● What to do: Copy out the rows below with "common name" swapped for "vernacular name" and everything else left the same. Omit the pictures.

------------------------------

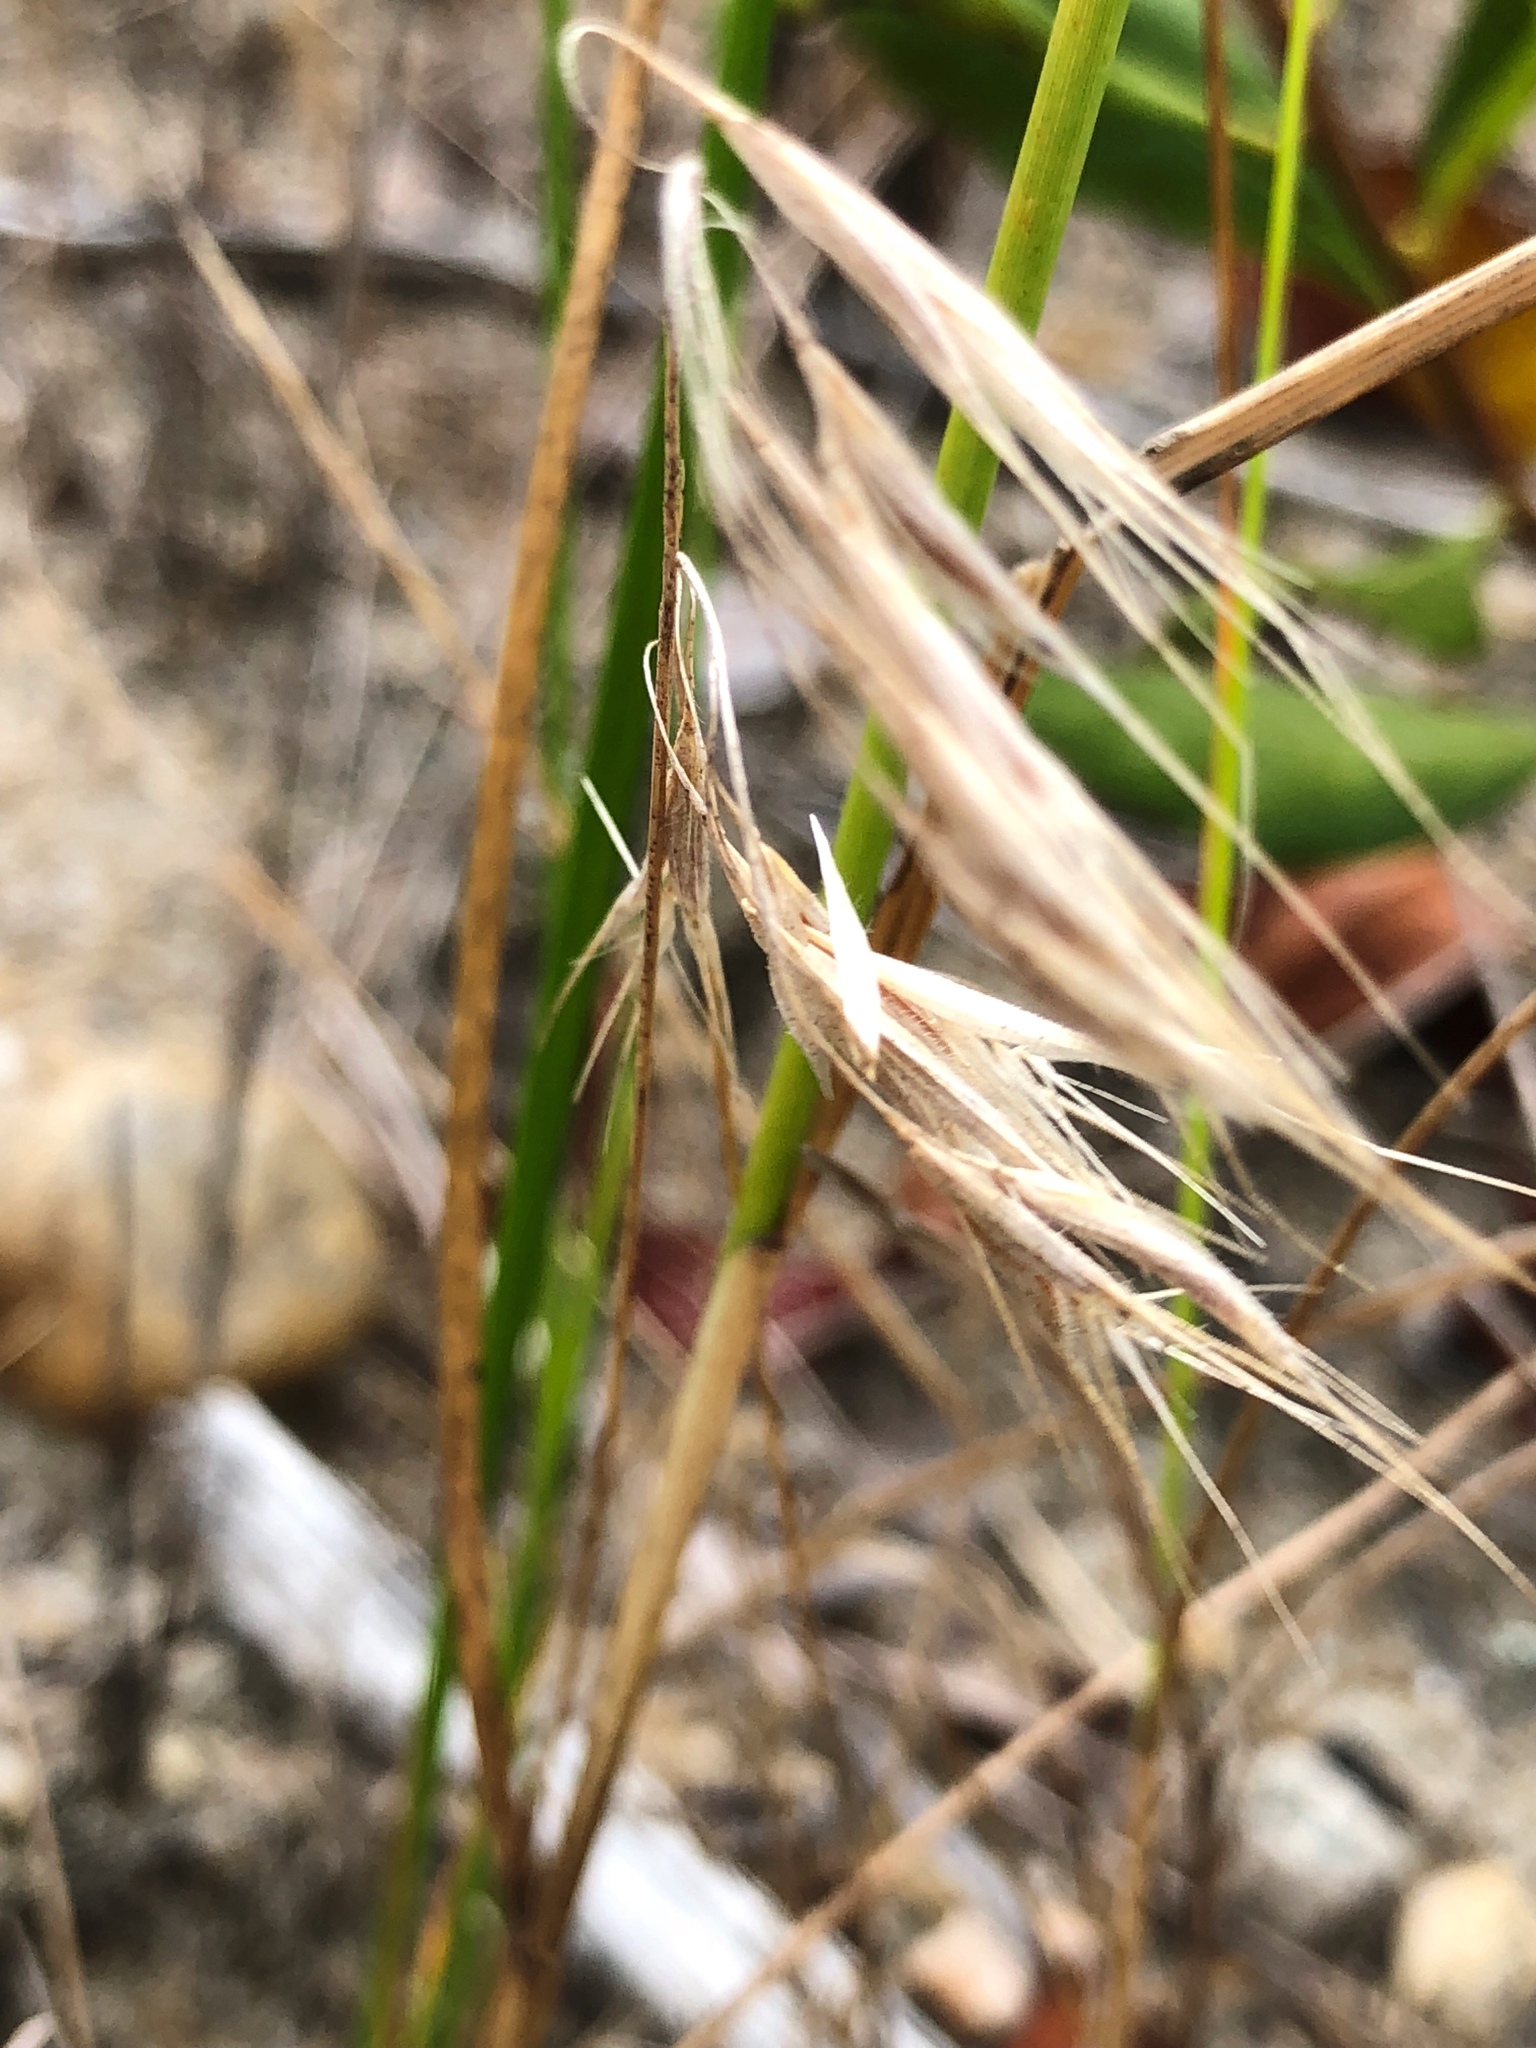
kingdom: Plantae
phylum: Tracheophyta
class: Liliopsida
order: Poales
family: Poaceae
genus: Bromus
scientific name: Bromus tectorum
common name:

------------------------------

● Solved problem:
kingdom: Plantae
phylum: Tracheophyta
class: Liliopsida
order: Poales
family: Poaceae
genus: Bromus
scientific name: Bromus tectorum
vernacular name:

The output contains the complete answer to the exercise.